With these rules we are ready to continue. We define the derivative operator $$D_x$$ with respect to $$x$$ as $D_x(y) := \frac{dy}{dx}$ So, as usual, the second derivative operator $$D_x^2$$ is defined as the derivative of the derivative: $D_x^2(y) := D_x(D_x(y)) = \frac{d\Par{\frac{dy}{dx}}}{dx}$ If we now use the quotient rule we see that: $= \frac{d^2y dx - dy d^2 x}{dx^3} = \frac{d^2y}{dx^2} - \frac{dy}{dx} \frac{d^2x}{dx^2}$ Notice that how we usually write down the second derivative, namely $$\frac{d^2y}{dx^2}$$, appears in the first term. To show this new notation can be algebraically manipulated consider the following result.
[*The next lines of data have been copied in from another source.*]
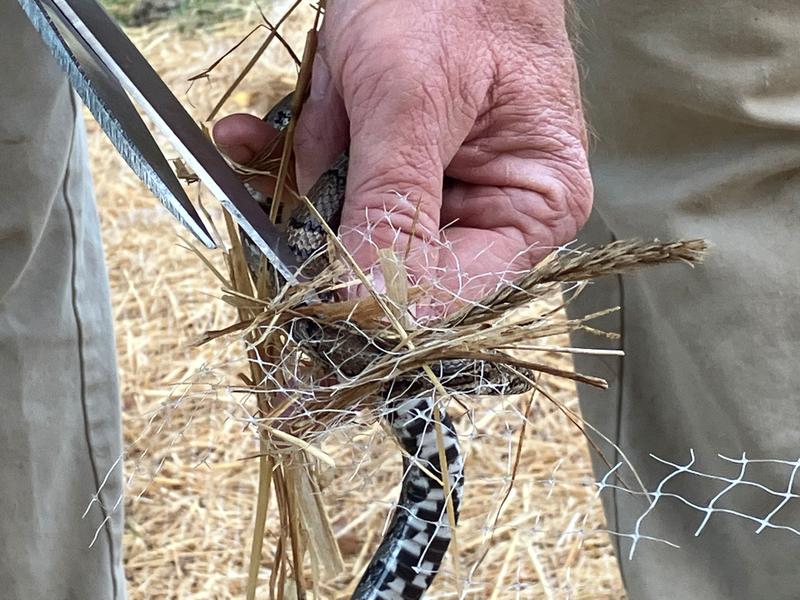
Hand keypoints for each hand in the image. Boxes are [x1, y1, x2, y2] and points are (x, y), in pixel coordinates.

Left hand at [214, 0, 591, 312]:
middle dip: (327, 232)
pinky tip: (250, 137)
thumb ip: (392, 207)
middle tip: (281, 210)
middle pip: (398, 265)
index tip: (314, 306)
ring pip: (352, 227)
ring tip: (272, 138)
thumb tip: (369, 307)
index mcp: (532, 204)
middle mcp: (488, 207)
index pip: (457, 292)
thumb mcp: (415, 103)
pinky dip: (287, 158)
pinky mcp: (389, 162)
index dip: (385, 307)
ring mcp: (433, 185)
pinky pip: (333, 183)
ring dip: (298, 186)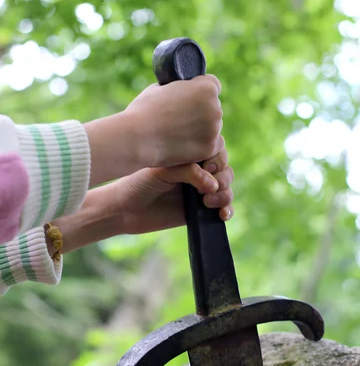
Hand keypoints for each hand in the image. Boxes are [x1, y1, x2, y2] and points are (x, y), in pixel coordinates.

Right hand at [84, 75, 222, 186]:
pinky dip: (202, 144)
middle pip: (214, 107)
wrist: (137, 138)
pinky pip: (213, 144)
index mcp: (206, 87)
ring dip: (202, 128)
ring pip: (213, 126)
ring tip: (179, 133)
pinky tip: (185, 143)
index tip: (190, 99)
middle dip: (202, 111)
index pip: (213, 85)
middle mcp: (215, 107)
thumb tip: (185, 91)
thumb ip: (181, 88)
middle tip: (181, 119)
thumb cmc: (144, 111)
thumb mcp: (162, 87)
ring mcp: (214, 129)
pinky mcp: (210, 148)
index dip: (200, 91)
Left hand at [112, 149, 233, 234]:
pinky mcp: (201, 211)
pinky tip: (222, 215)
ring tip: (207, 202)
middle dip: (222, 177)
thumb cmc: (138, 183)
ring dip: (224, 194)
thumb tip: (213, 185)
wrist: (125, 209)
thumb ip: (188, 172)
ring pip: (227, 188)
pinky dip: (227, 210)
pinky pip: (224, 208)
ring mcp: (201, 191)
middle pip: (225, 169)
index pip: (215, 149)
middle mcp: (198, 171)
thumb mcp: (162, 172)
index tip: (206, 166)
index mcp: (188, 155)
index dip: (216, 158)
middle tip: (207, 188)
By swapping the roles of $$x$$ and $$y$$ in the formula above we get: $D^2_yx = \frac{d^2x}{dy^2} - \frac{dx}{dy} \frac{d^2y}{dy^2}$ Now we see, purely algebraically: $D^2_x y = - \frac{dy^3}{dx^3} D^2_y x$ which we can read, in Lagrange notation, as: $f''(x) = -(f'(x))^3 \cdot (f^{-1})''(y)$ which, indeed, can be proven to be correct.